At the time of writing, First Republic Bank stock traded at $33.35 down nearly 16% on Wednesday.

In its rationale report, S&P said, "we believe the risk of deposit outflows is elevated at First Republic--despite actions by federal regulators."

Due to recent bank failures over liquidity issues and the ensuing market stress, the Federal Reserve Board announced on March 12, 2023, certain emergency liquidity measures, including the creation of the Bank Term Funding Program (BTFP) and an easing of terms offered through the discount window.

S&P said, the BTFP offers loans of up to one year in length to banks pledging eligible securities. Still, if deposit outflows continue, it expects the First Republic would need to rely on its more costly wholesale borrowings. This would encumber its balance sheet and hurt its modest profitability.

Further, it said, " we believe that First Republic's deposit base is more concentrated than most large U.S. regional banks, which presents heightened funding risks in the current environment."

By end of December 2022, First Republic's total deposits stood at $176.4 billion -- of which 63% were commercial.

As per the bank, its number of deposit accounts is about one-fifth that of the average U.S. bank with $100 billion to $250 billion in assets, which highlights its higher-than-average account sizes.

Also, the bank's business deposits have an average account size of less than $500,000, while consumer deposits have an average account size of less than $200,000, as the company reported on March 10, 2023.

Recently, the bank reported that it has over $70 billion in contingent borrowing availability to meet liquidity needs.

S&P believes that the portion above the Federal Deposit Insurance Corp. insurance limit of $250,000--about 68% of the total, or $119.5 billion--is most susceptible to withdrawal, despite the bank's historically excellent depositor loyalty.

Also, S&P pointed out that the $70 billion in contingent borrowing availability -- does not include capacity through the Federal Reserve's BTFP.

On March 12, First Republic said, its unused contingent liquidity sources increased to over $70 billion, consisting of borrowing capacity from the Federal Reserve, Federal Home Loan Bank (FHLB) of San Francisco, and additional financing from J.P. Morgan Chase & Co.

S&P expects First Republic to use wholesale funding to alleviate liquidity pressures in the near term, thereby encumbering its balance sheet.

This could weaken funding metrics relative to peers, and S&P expects the ratio of loans to deposits--already high at 95% as of year-end 2022--may rise above 100%.

Additionally, S&P expects earnings pressure to intensify given our expectation for reliance on wholesale borrowings, which are more costly than deposits. First Republic's total profitability is more weighted toward net interest income than most regional bank peers since its fee income (mostly fees related to wealth management) is less than 20% of total profit.

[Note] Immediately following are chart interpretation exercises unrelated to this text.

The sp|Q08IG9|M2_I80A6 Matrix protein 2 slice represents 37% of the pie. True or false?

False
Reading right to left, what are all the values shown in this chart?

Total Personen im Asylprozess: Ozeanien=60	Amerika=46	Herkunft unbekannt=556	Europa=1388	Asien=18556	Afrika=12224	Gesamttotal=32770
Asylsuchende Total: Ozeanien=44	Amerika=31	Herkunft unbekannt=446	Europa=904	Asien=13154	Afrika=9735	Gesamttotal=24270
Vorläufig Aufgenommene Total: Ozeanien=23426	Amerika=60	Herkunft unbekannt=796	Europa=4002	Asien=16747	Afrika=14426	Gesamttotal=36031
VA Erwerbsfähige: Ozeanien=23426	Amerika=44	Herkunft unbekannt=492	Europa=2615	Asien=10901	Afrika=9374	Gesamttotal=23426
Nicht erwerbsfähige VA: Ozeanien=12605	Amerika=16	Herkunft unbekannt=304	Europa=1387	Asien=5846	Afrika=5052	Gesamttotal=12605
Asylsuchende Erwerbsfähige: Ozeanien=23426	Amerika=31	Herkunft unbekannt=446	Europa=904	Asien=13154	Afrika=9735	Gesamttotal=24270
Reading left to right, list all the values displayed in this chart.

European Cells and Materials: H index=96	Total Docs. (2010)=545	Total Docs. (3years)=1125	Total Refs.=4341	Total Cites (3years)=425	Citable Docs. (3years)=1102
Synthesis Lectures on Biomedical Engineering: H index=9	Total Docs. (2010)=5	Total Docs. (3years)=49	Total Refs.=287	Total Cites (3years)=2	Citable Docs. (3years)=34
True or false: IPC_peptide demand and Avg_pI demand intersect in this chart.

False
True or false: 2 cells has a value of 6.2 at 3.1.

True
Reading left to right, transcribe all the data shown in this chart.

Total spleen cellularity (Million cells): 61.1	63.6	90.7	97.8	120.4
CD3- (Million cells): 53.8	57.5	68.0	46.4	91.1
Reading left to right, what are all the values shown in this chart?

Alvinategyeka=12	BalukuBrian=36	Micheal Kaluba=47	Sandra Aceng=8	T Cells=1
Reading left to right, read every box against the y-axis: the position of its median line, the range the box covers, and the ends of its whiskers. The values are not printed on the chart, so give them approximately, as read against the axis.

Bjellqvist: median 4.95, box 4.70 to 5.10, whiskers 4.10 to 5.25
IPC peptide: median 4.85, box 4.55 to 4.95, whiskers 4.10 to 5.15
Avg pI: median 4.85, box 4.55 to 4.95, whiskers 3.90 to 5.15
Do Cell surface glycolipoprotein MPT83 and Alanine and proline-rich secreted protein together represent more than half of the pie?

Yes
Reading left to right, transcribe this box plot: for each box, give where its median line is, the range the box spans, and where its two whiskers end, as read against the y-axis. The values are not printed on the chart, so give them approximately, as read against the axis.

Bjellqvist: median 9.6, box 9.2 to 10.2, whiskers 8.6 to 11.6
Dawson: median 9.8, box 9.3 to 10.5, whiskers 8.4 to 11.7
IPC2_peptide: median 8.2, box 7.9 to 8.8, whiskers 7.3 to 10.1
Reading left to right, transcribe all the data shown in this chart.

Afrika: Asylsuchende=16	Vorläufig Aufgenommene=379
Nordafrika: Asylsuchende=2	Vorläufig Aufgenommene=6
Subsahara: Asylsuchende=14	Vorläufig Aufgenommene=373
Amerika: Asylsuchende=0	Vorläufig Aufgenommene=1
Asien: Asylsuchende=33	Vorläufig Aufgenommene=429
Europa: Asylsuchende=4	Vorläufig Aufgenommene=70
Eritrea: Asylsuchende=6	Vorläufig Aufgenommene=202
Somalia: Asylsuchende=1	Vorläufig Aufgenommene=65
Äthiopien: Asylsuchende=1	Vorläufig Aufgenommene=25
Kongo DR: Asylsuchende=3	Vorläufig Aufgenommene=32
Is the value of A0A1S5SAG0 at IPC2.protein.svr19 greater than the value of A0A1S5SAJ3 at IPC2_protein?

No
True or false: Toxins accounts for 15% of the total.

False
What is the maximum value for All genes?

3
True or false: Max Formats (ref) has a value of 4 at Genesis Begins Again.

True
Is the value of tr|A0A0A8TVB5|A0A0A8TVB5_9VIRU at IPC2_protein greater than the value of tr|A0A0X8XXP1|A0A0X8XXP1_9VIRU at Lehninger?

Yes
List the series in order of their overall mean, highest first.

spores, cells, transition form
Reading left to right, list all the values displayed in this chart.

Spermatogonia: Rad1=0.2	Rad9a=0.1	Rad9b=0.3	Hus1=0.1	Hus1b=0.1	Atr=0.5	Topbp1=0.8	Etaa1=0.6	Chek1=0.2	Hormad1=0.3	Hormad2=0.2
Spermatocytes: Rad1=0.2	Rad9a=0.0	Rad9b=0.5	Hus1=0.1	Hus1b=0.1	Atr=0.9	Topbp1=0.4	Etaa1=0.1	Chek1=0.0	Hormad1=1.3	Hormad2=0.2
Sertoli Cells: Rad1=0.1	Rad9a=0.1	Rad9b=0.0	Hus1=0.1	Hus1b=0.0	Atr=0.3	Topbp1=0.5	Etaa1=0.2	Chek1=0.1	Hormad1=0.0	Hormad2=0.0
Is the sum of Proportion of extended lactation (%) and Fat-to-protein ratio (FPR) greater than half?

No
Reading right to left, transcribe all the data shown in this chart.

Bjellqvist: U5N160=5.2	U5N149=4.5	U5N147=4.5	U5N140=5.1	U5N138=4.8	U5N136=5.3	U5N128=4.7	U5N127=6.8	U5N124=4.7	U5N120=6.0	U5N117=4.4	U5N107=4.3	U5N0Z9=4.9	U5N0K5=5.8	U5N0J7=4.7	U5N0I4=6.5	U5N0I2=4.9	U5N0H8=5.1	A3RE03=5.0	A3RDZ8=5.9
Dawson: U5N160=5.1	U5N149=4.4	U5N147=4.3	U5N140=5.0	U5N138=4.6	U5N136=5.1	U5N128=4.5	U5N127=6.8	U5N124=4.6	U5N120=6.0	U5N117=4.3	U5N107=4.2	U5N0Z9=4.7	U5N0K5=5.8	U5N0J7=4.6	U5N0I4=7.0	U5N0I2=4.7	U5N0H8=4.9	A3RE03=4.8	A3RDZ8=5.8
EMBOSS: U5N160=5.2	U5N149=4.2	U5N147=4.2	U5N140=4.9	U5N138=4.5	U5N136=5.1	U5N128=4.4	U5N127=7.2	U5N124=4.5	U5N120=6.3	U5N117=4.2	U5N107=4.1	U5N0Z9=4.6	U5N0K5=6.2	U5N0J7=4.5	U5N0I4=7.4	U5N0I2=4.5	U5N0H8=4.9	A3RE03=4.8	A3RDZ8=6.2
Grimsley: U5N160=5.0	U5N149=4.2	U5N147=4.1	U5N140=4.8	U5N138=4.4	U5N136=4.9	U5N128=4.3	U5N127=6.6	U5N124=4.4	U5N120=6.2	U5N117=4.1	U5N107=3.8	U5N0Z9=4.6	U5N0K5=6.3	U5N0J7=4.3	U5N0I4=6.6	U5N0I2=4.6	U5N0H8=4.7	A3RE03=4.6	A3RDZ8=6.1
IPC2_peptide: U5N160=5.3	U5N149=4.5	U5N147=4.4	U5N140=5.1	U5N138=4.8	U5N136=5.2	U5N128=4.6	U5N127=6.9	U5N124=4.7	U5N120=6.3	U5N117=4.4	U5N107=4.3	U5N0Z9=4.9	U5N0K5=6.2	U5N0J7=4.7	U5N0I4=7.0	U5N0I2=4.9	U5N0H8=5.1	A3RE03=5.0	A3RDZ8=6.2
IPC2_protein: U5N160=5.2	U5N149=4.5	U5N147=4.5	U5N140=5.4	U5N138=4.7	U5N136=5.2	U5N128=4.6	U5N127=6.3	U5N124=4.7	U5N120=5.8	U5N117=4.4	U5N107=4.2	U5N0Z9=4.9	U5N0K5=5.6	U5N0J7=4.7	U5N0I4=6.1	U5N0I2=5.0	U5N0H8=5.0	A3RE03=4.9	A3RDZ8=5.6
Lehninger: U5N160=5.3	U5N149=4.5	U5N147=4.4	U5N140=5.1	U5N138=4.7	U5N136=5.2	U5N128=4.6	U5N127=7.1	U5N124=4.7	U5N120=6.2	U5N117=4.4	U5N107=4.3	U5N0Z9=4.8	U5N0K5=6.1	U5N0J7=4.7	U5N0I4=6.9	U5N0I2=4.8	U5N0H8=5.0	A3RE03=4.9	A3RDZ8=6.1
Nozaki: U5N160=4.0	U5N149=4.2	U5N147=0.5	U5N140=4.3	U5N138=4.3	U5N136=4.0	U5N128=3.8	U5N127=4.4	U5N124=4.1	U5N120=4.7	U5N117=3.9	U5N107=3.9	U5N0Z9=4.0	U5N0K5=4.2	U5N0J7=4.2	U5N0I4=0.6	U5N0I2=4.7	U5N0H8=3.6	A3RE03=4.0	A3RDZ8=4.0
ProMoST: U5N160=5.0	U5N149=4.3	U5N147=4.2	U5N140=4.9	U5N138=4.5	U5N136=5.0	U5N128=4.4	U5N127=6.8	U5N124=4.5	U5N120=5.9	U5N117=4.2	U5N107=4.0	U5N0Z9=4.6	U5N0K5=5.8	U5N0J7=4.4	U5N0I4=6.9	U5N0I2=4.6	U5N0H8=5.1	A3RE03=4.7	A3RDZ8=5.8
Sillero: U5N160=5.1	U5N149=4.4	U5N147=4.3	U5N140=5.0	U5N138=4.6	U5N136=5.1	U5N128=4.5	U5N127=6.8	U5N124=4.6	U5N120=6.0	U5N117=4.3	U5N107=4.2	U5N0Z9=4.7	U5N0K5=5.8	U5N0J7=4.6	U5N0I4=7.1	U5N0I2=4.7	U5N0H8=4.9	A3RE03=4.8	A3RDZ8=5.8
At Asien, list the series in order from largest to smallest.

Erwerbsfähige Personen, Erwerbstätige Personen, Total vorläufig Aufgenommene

Further, S&P thinks these issues have arisen in the wake of the recent bank failures, particularly as it pertains to uninsured deposits, and not because of regulatory capital concerns or the bank's excellent track record on asset quality.

In February 2022, the bank added $397 million of common equity, which we expect to bolster capital levels.

Following this, S&P highlighted that the bank's asset quality history has been excellent given the affluent nature of its customer base. That said, the large mortgage portfolio has fallen in fair value as interest rates increased and may provide less financial flexibility if rates remain higher for longer.

Lastly, S&P believes that First Republic's business position is weaker following the events of the past week.

It said, "we believe the bank's business position will suffer after the volatile swings in its stock price and heightened media attention surrounding deposit volatility. We think its business stability has weakened as market perceptions of its creditworthiness have declined."